3) CIMB Group 4Q14 Y-o-Y Results
The Group’s 4Q14 BAU operating income was 6.6% lower Y-o-Y at RM3.545 billion as the 6.7% increase in net interest income was offset by a 29.6% decline in non-interest income due to softer Treasury & Markets and lower fee-based income from CIMB Niaga. However, 4Q14 net profit was 76.0% lower Y-o-Y at RM252 million largely due to higher corporate banking loan impairments in Indonesia and Malaysia.
4) CIMB Group 4Q14 Q-o-Q Results
On a Q-o-Q basis, the 4Q14 operating income grew 0.5% to RM3.545 billion with the 2.6% growth in net interest income was partially offset by a 4.8% decline in non-interest income from slower capital market activity. However, 4Q14 net profit was 71.7% lower Y-o-Y at RM252 million largely due to higher corporate banking loan impairments in Indonesia and Malaysia.
5) CIMB Islamic
CIMB Islamic’s Y-o-Y PBT increased by 7.1% to RM526 million due to improved Islamic capital markets activity. CIMB Islamic’s gross financing assets increased by 3.4% Y-o-Y, accounting for 13.8% of total Group loans. Total deposits grew by 7.3% Y-o-Y to RM41.3 billion.
6) Other Highlights
On the M&A front, CIMB Group decided to abort the proposed merger discussions with RHB Capital Berhad and Malaysia Building Society Berhad in light of the economic conditions.

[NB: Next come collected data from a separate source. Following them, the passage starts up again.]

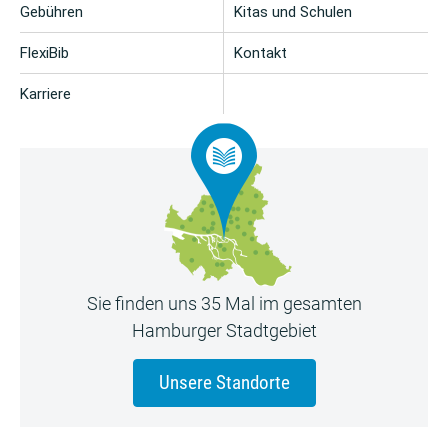
Gebühren
Kitas und Schulen
FlexiBib
Kontakt
Karriere
Sie finden uns 35 Mal im gesamten
Hamburger Stadtgebiet
Unsere Standorte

In FY14, CIMB Group commenced CIMB Bank branch operations in Hong Kong and Shanghai to facilitate transaction banking requirements of our ASEAN corporate customers. CIMB Thai opened its branch in Laos in July 2014.
7) Target 18 (“T18”) And Key Organisation Changes
On 26 February 2015, Tengku Dato’ Zafrul Tengku Abdul Aziz was appointed as Group CEO. Dato’ Sri Nazir Razak had taken over as Chairman of CIMB Group on 1 September 2014.
On 6 February 2015, CIMB Group Holdings outlined its new T18 plans and key organization changes, with a mid-term target of achieving an ROE of 15%, CET1 ratio of over 11%, a cost to income ratio of below 50% and a 60% consumer banking income contribution by end-2018. The reorganisation exercise will see the creation of new regional divisions, key management changes across the Group, several retirements and will entail forthcoming appointments of new CEOs at CIMB Niaga and Group Asset Management & Investments and a Group Chief Compliance Officer.
As part of the T18 initiative, the Group announced its decision to close its offices in Sydney and Melbourne in Australia. This follows a strategic review of the Group's entire business and to align with its objective of reducing its Asia Pacific investment banking and equities operating cost by 30% in 2015.
“We go into 2015 with a significantly strengthened capital position, allowing us to better handle the banking industry headwinds. The growth prospects for emerging markets are softer this year and we are making 2015 a year of recalibration with the T18 initiatives providing a platform to make some difficult decisions to streamline operations, implement management and organizational changes to future proof CIMB. Costs will be a primary focus and we have started to streamline our operations and align our cost structures with market realities,” said Tengku Zafrul.
Growth prospects for CIMB Malaysia should track the slower economic environment and moderation in consumer spending. CIMB Singapore is expected to perform positively with continued business expansion amidst steady economic growth, while the outlook for CIMB Thai suggests a gradual improvement in line with the expected economic recovery. Indonesia remains challenged by tight liquidity and slower asset growth although economic reforms are expected to gain traction from 2H15. The Group’s Treasury & Markets and Investment Banking businesses will have to maneuver difficult capital markets conditions given the volatile and unpredictable global markets,” said Tengku Zafrul.